━━ Passage provided

So that, that's, this is how I'm, that's a great example. I'm trying to think about it because I think like, we're not selling tomorrow, but eventually. You gotta do something or you just need to optimize the value of the business. Like the business is an asset. You have to figure out like what do you do with it eventually.

And responsible investing off the p and LI think is a really big part of that. 

Yeah. I mean, it's like what they say, you have to build the company like you are going to sell it, whether you are or you aren't. 

Yeah. To 

be fiscally responsible. So 

I remember when I was, when I bought the company, uh, I, my goal was at year five, I wanted to have the ability to sell it.

Mm. 

Now I'm going on year 10. So obviously we didn't, but I, I wanted to ha, I wanted to have actually built something of value. Mm-hmm. Because I see a lot of guys just get stuck where they don't actually build something of value and I just didn't want to be that guy. Uh, so I think this is a good example of like, your company should always be in a somewhat saleable position, and it starts, it's not just the vans and the balance sheet, but like, it starts with the p and l.

Like responsible investment off the p and l. 

Let's take a look at that. With that, that framework. How are you, how are you judging that? 'cause my mind goes to right investment in terms of sometimes in terms of ROI, but also sometimes in return of ROA, return on attention. So for example, a great, great example to me is hiring a A manager or a gm, right?

Yeah. Not great from a p and l perspective because it's going to hit below the line. It is. You know absolutely against your EBITDA numbers, but in a growth phase, right? You, you do need the help on the return of attention to be able to focus as the owner on other things. How do you view that, or do you view that exactly the same?

The same. I mean, it'd be if you hire a gm, like what should happen? So revenue should rise by x gross margin should rise by X because we're doing a better job. I think the math is complicated. Yeah. It's not as straightforward as like, oh, I bought this lead and I sold this dollar amount. Um, but I think that that's an investment and, and I think what I'm, what I'm not saying is don't ever do any expense.

Like obviously it takes investment to continue to grow. I think it's be thoughtful about the expense. So, hey, I'm gonna go bring on a gm. I hope this GM with his experience or her experience will add $3 million to our business and that $3 million is worth X. So I think be intentional. 'cause what I know that we weren't, so this isn't even me throwing rocks to anybody else but me.

I know that we weren't intentional. As we grew, we would just sort of like collect expenses and think we're doing this and think we're doing this and like a move fast break things, which like it totally makes sense until, hey, you're $30 million business and like you have to be profitable, which a lot of, I have a lot of friends and including myself, like we got up and do the twenties at break even.

Like just running, like break even companies, it's not hard to run, break even or loss and grow. It's much harder to run very profitable and grow. 

So where, where do you then it, it sounds like you're saying that you, you start this on your first dollar, not what, you should be starting this on your first dollar, not on your millionth dollar, right?

Like this is something that you can start really early on, focus on. I think people should be thoughtful 

about it. Yeah. And I think so, so this was a, I went to Pantheon this year. And I, I, I attended one singular session, so if anyone from Pantheons listening, it was too many pro products. I don't care. The, there was a couple value add sections.

━━━━

◆ **Required actions**:
1 - Rewrite the conversation from "I remember when" down to "off the p and l.", putting "sellable" in place of "saleable".
2 - Copy out the entries exactly, everything from the very first entry down to the line containing "part at (1322, 123): none -> present", with that line included.

━━ Material provided

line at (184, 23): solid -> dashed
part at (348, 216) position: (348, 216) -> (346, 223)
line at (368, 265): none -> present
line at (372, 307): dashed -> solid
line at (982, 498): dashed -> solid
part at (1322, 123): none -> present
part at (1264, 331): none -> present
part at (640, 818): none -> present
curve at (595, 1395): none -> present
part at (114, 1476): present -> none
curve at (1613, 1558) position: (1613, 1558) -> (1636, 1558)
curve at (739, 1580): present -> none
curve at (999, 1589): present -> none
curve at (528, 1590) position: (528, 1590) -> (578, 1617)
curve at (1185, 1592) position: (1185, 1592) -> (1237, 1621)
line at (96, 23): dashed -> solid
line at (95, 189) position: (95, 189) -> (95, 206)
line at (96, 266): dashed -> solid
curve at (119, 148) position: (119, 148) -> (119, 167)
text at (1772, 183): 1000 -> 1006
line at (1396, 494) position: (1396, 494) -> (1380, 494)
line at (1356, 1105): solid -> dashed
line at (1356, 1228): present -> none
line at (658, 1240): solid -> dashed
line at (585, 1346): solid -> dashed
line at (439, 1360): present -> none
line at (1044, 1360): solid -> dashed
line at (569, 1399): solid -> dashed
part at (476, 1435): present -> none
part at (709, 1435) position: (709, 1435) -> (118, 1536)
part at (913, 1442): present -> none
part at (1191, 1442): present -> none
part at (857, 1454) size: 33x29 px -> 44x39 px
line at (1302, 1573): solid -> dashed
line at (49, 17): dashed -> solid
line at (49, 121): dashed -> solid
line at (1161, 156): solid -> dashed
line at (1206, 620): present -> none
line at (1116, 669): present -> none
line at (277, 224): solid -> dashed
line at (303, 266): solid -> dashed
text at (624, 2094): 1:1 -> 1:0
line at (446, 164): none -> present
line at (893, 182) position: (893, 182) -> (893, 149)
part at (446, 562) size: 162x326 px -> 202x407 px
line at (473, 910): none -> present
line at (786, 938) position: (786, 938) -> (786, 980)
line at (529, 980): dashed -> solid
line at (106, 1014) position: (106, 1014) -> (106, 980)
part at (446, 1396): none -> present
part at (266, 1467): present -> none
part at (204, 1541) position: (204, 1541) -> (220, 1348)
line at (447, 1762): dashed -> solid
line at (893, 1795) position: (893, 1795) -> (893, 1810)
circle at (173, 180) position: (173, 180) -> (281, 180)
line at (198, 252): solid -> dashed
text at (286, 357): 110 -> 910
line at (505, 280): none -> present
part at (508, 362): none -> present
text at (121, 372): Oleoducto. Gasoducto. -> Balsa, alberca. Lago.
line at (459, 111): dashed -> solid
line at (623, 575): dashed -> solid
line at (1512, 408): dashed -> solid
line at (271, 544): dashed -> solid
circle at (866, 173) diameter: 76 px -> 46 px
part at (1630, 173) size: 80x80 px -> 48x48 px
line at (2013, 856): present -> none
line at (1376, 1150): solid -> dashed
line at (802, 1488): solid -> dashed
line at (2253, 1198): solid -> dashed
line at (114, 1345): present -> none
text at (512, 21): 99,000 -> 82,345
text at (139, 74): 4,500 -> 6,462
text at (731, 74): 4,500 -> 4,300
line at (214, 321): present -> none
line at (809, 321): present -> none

━━━━

◆ **Solutions for each task**:
1 -
I remember when I was, when I bought the company, uh, I, my goal was at year five, I wanted to have the ability to sell it.

Mm. 

Now I'm going on year 10. So obviously we didn't, but I, I wanted to ha, I wanted to have actually built something of value. Mm-hmm. Because I see a lot of guys just get stuck where they don't actually build something of value and I just didn't want to be that guy. Uh, so I think this is a good example of like, your company should always be in a somewhat sellable position, and it starts, it's not just the vans and the balance sheet, but like, it starts with the p and l.

Like responsible investment off the p and l.

2 -
line at (184, 23): solid -> dashed
part at (348, 216) position: (348, 216) -> (346, 223)
line at (368, 265): none -> present
line at (372, 307): dashed -> solid
line at (982, 498): dashed -> solid
part at (1322, 123): none -> present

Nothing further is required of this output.